Time Code



Time Code
Rating:

Reviewed by:
Eric Alt



You know that picture-in-picture technology on some TVs that lets you watch two programs at the same time? Now imagine that same concept, only with four screens going at once and the action constantly intersecting and overlapping. (Our kind of fun: The cast of Friends is suddenly taken out by the Rams’ defensive line? What about V.I.P. getting overrun by a pack of crazed Discovery channel baboons?) Mike Figgis (Leaving Las Vegas) shot Time Code on four synchronized digital cameras, with the action unfolding in real time (93 minutes, exactly the amount of time a digital camera can shoot uninterrupted). With no editing, the story unfolds from nearly every conceivable point of view at the same time. As a film for study, it’s pretty damn fascinating. As entertainment, it sucks.

When the movie opens, there’s a moment of total sensory overload that eventually dissipates as your higher functions adjust to compensate. The true success of Time Code lies in how the sound highlights the action; pieces of the soundtrack rise and fall, pointing you toward important developments or dialogue in one corner of the screen. It’s a neat trick, and we found ourselves admiring the subtle sound cues rather than watching any given sequence, but this formula equates to a bucket-load o’ style with very little substance. The story itself is pretty old hat: L.A. types (clueless movie producers, drug-addled directors, lesbian actresses, and general eccentrics) converge in and around a studio during an earthquake-riddled day. The “caught on tape” style of shooting and mostly improvised dialogue lends the story a realistic feel—Holly Hunter practically blends into the scenery as a mousy studio exec, and she’s arguably the biggest star in the piece—but there’s not enough to sink your teeth into.

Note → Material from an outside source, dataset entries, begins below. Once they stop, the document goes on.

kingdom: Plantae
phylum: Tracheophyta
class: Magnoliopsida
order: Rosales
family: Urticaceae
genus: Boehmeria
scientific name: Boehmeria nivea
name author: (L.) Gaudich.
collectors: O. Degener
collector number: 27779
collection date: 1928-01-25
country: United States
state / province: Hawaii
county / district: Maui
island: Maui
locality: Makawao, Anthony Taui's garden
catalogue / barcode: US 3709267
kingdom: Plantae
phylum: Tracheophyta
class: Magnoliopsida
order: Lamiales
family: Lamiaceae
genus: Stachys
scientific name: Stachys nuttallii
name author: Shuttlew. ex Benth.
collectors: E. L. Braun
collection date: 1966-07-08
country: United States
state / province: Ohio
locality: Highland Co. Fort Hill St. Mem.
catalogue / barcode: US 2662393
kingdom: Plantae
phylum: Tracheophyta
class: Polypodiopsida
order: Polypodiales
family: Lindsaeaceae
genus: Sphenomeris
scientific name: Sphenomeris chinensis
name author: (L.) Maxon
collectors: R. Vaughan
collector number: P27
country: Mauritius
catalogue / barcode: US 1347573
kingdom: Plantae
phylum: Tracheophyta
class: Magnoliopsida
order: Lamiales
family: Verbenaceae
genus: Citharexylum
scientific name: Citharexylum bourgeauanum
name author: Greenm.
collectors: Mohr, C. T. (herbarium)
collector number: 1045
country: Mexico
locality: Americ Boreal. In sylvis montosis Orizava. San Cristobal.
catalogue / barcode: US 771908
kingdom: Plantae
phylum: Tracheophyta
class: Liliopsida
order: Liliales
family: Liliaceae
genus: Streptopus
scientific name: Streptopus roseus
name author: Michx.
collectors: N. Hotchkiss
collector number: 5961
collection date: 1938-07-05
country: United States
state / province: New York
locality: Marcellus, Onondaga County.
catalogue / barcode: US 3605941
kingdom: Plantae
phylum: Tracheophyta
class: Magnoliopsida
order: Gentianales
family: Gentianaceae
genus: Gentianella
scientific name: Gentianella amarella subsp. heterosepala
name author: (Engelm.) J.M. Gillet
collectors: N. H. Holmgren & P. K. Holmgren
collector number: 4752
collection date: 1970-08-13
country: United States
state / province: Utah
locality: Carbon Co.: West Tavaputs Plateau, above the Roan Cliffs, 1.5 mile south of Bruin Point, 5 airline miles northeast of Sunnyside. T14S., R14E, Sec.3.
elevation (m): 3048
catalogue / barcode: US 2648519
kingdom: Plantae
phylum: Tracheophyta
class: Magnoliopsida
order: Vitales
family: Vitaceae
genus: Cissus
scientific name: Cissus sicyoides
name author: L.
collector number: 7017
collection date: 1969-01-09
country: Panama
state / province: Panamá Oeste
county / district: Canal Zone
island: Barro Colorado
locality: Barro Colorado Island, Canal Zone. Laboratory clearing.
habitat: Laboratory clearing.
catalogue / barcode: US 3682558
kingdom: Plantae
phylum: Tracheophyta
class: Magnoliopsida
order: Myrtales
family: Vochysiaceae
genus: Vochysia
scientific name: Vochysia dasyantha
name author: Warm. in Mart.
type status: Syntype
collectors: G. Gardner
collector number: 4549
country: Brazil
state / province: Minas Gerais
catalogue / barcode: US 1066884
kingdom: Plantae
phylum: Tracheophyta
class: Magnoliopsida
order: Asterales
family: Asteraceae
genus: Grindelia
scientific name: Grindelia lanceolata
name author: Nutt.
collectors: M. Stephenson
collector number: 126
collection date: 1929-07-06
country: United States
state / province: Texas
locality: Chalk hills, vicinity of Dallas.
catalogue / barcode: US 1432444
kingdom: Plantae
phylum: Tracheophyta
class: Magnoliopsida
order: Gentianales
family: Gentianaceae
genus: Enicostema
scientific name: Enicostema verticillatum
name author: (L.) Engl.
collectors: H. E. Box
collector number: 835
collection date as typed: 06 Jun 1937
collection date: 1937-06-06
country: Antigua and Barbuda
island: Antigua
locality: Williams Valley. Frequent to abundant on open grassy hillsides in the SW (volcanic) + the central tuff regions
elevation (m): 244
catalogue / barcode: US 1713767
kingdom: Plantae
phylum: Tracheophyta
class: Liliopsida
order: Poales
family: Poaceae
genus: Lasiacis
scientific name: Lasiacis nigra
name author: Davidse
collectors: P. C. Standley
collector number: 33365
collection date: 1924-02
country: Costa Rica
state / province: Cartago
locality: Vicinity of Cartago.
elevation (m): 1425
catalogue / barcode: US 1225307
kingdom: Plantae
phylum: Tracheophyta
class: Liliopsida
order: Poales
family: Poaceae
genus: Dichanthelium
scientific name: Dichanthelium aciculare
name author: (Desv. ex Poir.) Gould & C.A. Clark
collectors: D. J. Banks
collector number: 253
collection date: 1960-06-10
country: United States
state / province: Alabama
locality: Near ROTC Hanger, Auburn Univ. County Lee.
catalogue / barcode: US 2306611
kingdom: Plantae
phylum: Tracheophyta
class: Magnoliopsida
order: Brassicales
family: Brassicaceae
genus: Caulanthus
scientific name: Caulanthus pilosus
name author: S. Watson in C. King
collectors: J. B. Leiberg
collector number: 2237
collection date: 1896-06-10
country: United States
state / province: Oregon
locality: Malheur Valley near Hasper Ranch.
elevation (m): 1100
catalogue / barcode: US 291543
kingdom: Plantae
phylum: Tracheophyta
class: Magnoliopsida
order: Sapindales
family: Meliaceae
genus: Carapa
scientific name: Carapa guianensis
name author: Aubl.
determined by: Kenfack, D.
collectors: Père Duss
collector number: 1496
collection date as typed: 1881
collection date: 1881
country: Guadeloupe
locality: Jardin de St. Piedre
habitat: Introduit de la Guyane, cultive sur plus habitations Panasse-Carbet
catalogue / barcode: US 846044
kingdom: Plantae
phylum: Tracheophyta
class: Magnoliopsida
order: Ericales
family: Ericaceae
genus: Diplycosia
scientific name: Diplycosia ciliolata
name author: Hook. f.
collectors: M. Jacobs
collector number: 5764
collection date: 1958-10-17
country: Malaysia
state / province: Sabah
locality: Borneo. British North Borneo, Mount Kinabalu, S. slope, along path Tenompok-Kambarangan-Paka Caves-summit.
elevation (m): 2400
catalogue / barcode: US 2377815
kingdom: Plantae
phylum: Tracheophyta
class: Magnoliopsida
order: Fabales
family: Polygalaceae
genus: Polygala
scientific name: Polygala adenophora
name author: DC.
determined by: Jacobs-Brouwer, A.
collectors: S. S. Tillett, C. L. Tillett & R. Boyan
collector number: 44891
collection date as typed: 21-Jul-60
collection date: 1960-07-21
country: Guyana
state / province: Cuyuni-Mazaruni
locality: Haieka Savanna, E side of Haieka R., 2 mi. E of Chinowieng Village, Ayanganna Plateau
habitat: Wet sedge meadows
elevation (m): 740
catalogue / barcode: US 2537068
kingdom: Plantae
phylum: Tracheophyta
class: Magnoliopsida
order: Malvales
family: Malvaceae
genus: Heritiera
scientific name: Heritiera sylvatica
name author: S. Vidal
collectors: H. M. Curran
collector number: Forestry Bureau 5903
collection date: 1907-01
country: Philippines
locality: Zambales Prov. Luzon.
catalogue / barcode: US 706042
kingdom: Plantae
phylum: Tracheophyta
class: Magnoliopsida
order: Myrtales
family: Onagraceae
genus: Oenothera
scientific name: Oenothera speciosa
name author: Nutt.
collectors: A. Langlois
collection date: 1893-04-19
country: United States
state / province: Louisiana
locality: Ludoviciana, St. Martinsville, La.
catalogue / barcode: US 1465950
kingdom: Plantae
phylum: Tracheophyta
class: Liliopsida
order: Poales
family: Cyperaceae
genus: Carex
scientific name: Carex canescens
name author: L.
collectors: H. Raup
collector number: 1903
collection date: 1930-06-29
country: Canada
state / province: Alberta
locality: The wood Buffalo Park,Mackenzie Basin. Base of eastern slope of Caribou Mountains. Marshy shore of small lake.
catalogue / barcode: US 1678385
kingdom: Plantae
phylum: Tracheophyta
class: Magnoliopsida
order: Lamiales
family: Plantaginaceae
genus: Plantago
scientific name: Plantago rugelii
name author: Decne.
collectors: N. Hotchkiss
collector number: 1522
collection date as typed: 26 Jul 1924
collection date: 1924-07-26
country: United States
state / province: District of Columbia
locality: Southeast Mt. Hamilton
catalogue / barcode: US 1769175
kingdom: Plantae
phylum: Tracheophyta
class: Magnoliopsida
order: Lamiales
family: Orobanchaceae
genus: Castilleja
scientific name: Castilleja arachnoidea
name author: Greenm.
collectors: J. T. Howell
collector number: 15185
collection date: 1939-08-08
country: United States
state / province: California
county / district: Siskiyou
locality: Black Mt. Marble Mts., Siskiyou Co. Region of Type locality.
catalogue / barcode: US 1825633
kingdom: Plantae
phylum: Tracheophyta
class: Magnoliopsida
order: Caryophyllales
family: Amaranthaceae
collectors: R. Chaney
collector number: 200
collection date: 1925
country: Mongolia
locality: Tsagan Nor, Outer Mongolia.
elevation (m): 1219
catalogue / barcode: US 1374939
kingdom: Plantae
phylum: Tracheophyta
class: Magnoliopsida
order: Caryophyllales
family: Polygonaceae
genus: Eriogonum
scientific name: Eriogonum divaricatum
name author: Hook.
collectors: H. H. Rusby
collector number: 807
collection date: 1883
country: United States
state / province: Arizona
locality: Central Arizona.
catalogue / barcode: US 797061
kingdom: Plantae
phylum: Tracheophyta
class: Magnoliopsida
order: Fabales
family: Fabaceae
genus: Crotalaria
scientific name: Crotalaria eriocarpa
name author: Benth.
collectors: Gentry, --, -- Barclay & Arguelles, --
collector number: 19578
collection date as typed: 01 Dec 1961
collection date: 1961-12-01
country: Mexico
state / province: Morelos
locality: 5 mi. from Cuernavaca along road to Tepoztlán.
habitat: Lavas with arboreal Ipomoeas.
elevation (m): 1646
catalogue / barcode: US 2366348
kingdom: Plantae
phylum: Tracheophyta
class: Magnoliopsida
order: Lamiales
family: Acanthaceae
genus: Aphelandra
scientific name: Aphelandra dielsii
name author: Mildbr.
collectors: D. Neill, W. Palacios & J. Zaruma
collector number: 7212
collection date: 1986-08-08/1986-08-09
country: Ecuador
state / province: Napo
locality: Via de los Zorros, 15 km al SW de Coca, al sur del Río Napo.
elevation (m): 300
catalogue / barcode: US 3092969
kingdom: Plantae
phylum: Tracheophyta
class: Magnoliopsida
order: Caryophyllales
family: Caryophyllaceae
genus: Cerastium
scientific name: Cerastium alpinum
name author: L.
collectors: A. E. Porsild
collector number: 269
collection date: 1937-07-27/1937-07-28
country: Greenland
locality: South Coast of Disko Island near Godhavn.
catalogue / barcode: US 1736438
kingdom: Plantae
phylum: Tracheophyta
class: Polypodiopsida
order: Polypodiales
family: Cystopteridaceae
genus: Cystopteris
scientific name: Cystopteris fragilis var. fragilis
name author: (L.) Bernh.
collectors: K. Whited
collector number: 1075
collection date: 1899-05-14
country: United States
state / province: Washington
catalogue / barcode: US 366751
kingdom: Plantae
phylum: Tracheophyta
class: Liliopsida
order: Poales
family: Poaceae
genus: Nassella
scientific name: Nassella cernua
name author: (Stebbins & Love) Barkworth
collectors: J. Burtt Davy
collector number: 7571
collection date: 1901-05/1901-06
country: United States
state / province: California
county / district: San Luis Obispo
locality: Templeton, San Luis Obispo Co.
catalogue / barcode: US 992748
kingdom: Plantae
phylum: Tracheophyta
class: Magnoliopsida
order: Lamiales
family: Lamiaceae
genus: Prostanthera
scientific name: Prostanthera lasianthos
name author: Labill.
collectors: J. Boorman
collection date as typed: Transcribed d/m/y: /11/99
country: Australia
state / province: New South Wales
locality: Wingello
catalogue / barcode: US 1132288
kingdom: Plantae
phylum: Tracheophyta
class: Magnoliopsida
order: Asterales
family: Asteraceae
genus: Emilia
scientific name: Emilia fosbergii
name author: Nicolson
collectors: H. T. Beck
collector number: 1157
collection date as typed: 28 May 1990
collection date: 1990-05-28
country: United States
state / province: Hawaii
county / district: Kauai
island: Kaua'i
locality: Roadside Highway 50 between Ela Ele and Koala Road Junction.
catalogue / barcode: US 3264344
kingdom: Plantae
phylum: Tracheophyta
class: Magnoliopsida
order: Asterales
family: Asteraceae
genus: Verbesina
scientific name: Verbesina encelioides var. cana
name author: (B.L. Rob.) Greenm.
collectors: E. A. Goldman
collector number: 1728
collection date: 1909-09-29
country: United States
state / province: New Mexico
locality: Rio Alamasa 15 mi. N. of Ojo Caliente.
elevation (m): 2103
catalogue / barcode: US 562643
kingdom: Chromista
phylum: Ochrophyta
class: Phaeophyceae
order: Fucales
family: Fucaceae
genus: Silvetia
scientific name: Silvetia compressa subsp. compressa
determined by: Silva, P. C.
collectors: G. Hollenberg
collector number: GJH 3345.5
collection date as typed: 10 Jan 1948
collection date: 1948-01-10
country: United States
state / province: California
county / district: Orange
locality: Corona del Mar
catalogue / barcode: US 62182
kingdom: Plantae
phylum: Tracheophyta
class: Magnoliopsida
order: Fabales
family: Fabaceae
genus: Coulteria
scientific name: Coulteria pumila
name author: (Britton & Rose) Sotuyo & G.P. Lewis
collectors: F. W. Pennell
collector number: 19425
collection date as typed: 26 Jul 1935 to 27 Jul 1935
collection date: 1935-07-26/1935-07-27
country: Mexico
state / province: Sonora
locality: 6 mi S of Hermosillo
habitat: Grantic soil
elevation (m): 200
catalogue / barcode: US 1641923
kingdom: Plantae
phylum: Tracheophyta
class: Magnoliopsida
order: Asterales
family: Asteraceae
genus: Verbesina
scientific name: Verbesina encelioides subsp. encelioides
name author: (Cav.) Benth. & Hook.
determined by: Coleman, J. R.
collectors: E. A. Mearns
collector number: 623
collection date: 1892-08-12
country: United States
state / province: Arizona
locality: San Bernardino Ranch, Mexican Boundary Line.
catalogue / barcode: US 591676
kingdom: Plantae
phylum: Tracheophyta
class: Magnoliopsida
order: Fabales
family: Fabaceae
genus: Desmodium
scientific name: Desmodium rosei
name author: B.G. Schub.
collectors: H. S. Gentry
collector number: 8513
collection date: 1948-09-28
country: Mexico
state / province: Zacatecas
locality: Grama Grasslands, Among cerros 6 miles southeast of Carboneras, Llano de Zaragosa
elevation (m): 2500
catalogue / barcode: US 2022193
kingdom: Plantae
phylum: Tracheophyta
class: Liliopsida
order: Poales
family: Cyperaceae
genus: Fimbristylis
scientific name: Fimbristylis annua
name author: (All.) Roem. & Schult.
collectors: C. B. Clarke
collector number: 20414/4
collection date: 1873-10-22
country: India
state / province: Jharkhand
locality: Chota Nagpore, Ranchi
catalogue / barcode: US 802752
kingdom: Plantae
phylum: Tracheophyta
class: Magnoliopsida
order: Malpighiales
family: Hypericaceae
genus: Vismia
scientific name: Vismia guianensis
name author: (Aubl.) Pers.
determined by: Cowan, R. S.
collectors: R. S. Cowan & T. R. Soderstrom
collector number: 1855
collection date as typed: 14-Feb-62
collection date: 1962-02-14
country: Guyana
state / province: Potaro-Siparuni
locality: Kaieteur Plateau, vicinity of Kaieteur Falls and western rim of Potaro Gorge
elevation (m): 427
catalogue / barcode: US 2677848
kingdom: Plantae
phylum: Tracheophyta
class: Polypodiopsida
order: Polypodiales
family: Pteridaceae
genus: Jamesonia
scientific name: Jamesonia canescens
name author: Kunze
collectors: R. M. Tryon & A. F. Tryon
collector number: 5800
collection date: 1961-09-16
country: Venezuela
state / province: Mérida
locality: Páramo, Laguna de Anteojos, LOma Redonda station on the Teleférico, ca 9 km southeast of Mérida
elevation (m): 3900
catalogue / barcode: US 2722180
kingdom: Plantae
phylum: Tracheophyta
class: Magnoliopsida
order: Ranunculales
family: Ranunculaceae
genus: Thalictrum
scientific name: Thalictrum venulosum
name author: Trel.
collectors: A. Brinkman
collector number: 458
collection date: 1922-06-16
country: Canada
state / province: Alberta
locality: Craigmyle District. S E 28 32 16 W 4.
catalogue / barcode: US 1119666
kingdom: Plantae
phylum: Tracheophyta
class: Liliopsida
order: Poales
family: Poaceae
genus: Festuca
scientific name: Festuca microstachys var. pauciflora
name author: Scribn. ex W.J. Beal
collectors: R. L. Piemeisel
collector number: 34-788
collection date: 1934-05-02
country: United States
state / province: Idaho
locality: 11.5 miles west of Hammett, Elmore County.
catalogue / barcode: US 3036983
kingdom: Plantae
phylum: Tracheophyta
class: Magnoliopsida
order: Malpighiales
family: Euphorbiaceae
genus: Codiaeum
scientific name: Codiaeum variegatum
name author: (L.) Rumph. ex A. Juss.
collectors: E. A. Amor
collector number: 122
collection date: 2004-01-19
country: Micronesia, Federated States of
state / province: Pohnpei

There are moments that work (Julian Sands’ masseuse is a great running gag, and you can’t complain about a Salma Hayek–Jeanne Tripplehorn make-out session) and moments that don’t (a zombie-like Saffron Burrows and an utterly ridiculous climax that ruins any realism the film had going for it). Ultimately, Time Code is an interesting experiment that will no doubt make many a snot-faced film student cream in his pants.